The exchange doesn’t really go both ways; the things I encounter are generally not made more “Asian American” by the fact of my encounter. The same goes for “Bizarre Love Triangle,” however deeply a specific generation of diaspora—Gen X slide tackling into the millennial era—imprinted on it. There’s a salient “right place, right time” aspect to this whole framing. As far as I know, my later-in-life love of new wave isn’t as common as it once was, even if the things that drew me to the genre ended up mimicking the affection of my forebears.
It’s also worth noting that this Asian American fondness for new wave, with its predominantly white British and male progenitors (though a whole separate piece could be, and has been , written on the inherent queerness of the genre’s aesthetic), is only a surprising cultural footnote because the way we listen to and relate to artists has also shifted significantly. But strictly speaking to this latter point, there are definitively more Asian American artists than ever making music that grasps at the hollow loneliness and alienation, but also the reflective intimacy and catharsis, that Wang and Inoue’s contemporaries sought from new wave in their time. If new wave was a mirror, this rising class of musicians makes their own glass.
When I collide with culture—books, movies, and of course songs—I also receive their histories into my identity.
I can’t crown an Asian American heir to new wave’s sonic hallmarks, mostly because clear borders between musical genres collapse as artists increasingly take a “more is more” attitude toward influences, driving “genre” into the event horizon of amorphous vibe playlists.
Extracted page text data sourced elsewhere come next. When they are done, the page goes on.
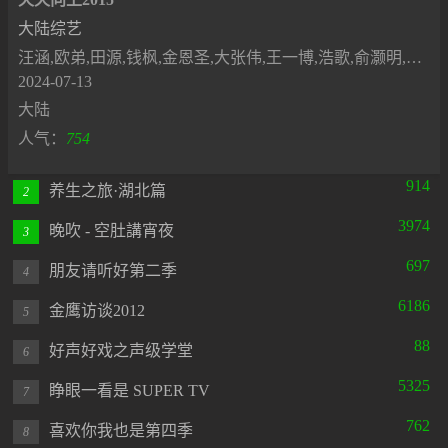
大陆综艺
汪涵,欧弟,田源,钱枫,金恩圣,大张伟,王一博,浩歌,俞灏明,齐思钧,吴泽林,张颜齐,丁真珍珠,沙宝亮,潘粤明,胡海泉,王祖蓝
2024-07-13
大陆
人气：
754
914
养生之旅·湖北篇
2
3974
晚吹 - 空肚講宵夜
3
697
朋友请听好第二季
4
6186
金鹰访谈2012
5
88
好声好戏之声级学堂
6
5325
睁眼一看是 SUPER TV
7
762
喜欢你我也是第四季
8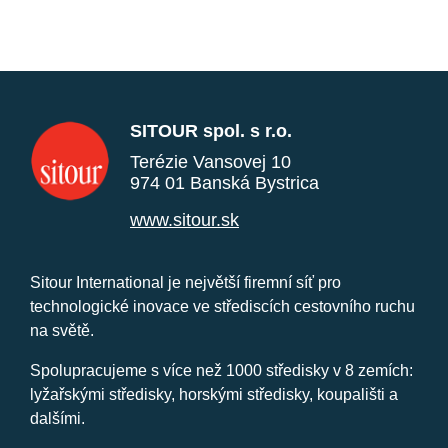
SITOUR spol. s r.o.
Terézie Vansovej 10
974 01 Banská Bystrica
www.sitour.sk
Sitour International je největší firemní síť pro
technologické inovace ve střediscích cestovního ruchu
na světě.
Spolupracujeme s více než 1000 středisky v 8 zemích:
lyžařskými středisky, horskými středisky, koupališti a
dalšími.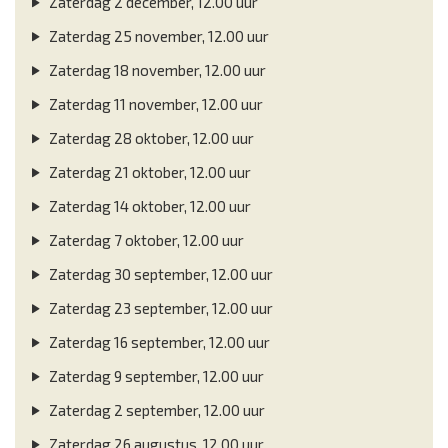
Zaterdag 2 december, 12.00 uur
Zaterdag 25 november, 12.00 uur
Zaterdag 18 november, 12.00 uur
Zaterdag 11 november, 12.00 uur
Zaterdag 28 oktober, 12.00 uur
Zaterdag 21 oktober, 12.00 uur
Zaterdag 14 oktober, 12.00 uur
Zaterdag 7 oktober, 12.00 uur
Zaterdag 30 september, 12.00 uur
Zaterdag 23 september, 12.00 uur
Zaterdag 16 september, 12.00 uur
Zaterdag 9 september, 12.00 uur
Zaterdag 2 september, 12.00 uur
Zaterdag 26 augustus, 12.00 uur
But if you like R and B–tinged nihilism, you can tune into Yeek and Deb Never. For R and B–tinged sweetness, Raveena and Umi. For pop running the gamut from avant-garde to stadium, Mitski and Hayley Kiyoko. For indie-rock angst and rapture, Japanese Breakfast and Jay Som—and I’m eliding hundreds of mega- and microstars to keep it brief.
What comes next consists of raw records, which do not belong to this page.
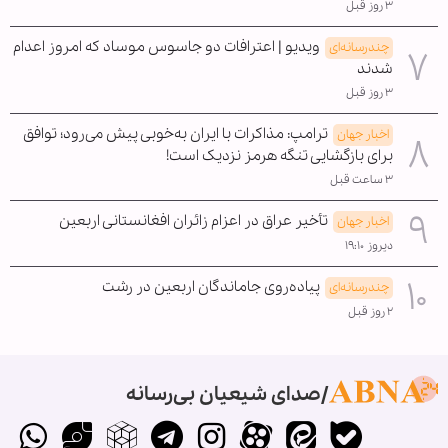
۳ روز قبل
ویدیو | اعترافات دو جاسوس موساد که امروز اعدام
چندرسانه‌ای
شدند
۳ روز قبل
ترامپ: مذاکرات با ایران به‌خوبی پیش می‌رود؛ توافق
اخبار جهان
برای بازگشایی تنگه هرمز نزدیک است!
۳ ساعت قبل
تأخیر عراق در اعزام زائران افغانستانی اربعین
اخبار جهان
دیروز ۱۹:۱۰
پیاده‌روی جاماندگان اربعین در رشت
چندرسانه‌ای
۲ روز قبل
صدای شیعیان بی‌رسانه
Though I usually don’t hesitate to champion these artists, of course, not all of their music hits for me. Still, it’s a task, generally impossible and usually only asked of creators and consumers “of identity,” to make and share work that speaks to your “lived histories.” So I’ve spent most of my life trying to build myself a “more” representative shell, cobbling a hermit crab home with pieces that wouldn’t always fit together. The shell I did eventually create, though—when I see other people with similar-looking bits and bobs in equally ramshackle but enduring creations, I feel protective and openhearted at once. I know what it took, what it takes, to build that shell. I think I know why you chose those particular pieces, even if they don’t “represent” you in the way we’re trained to seek representation, just as I can detail the history of such and such fragments, how they ended up embedded in my living shield.
I’ve never been in a crowd of Asian Americans when “Bizarre Love Triangle” comes on and have never experienced the conditions detailed in those reported pieces, but I know exactly what it’s like to hear its opening bass line and feel like all the burdens of the world, of being myself in the world, have floated away. And as I wait for that final instrumental break to crack open, releasing its recklessly heavenly wash of sound, I think about the song’s strange, secret history. “Bizarre Love Triangle” is a way to communicate without speaking, a shared experience that’s felt and understood but that’s too slippery for studied scrutiny and too uneasy for modern context. And yet I’m trying to do just that, but I’m a fool feigning wisdom. After all, the song itself is clear about its power: It says the words that you can’t say.